3. Under Role info, type a name and optional description for the role and click Continue.
   

4. From the Privilege Name list, check boxes to select each privilege you want users with this role to have, look for Support.

5. Click Continue.

6. Review the privileges and click Create Role.

   

7. In Blumira, navigate to Reporting > Findings, and look for a newly created finding for this activity.

Google Workspace: Email Forwarding to External Address

Many times compromised accounts will create inbox rules to lengthen the amount of time before the compromise is detected. These rules sometimes remove email from sent folders or delete all incoming messages to the victim's mailbox. Even if this change was intentional by the user, it may be considered a violation of policy by some organizations and should be investigated to verify no sensitive data is being forwarded to unmanaged external accounts.

Reference: Automatically forward Gmail messages to another account

To test the “Google Workspace: Email Forwarding to External Address” detection, do the following: 

1. In the top right, click Settings and then click See all settings. 

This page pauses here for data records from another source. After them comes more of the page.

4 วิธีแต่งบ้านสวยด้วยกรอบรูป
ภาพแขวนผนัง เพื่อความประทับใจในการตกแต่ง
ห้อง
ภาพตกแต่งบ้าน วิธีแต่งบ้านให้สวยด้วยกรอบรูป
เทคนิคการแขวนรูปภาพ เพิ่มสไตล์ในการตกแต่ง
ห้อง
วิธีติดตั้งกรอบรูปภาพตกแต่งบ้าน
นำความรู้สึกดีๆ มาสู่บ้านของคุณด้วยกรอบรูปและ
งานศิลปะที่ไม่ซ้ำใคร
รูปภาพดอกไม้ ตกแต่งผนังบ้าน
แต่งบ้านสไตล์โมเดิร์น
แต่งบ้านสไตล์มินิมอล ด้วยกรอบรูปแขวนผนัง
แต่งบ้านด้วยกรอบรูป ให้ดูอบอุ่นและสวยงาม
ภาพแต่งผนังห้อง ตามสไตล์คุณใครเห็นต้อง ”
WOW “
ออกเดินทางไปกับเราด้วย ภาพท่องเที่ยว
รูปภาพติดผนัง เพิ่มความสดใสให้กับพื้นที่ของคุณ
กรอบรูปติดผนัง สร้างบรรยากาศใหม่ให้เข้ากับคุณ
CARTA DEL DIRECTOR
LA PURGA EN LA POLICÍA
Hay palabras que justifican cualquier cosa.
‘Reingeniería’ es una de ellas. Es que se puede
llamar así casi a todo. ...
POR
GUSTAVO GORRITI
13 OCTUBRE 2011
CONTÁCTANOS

2. Click the Forwarding and POP/IMAP tab.

3. In the "Forwarding" section, click Add a forwarding address.
   

4. Enter the external email address you want to forward messages to and then click Next.
   
   Note: Using an address that is internal to your organization will not trigger the detection.

5. A verification message will be sent to that address. Verify the email message.

6. Refresh the Forwarding and POP/IMAP tab under Settings.

7. In the "Forwarding" section, select Forward a copy of incoming mail to.

8. In the "POP download" section, select keep Gmail's copy in the Inbox.
   

9. At the bottom of the page, click Save Changes.

10. In Blumira, navigate to Reporting > Findings, and look for a newly created finding for this activity.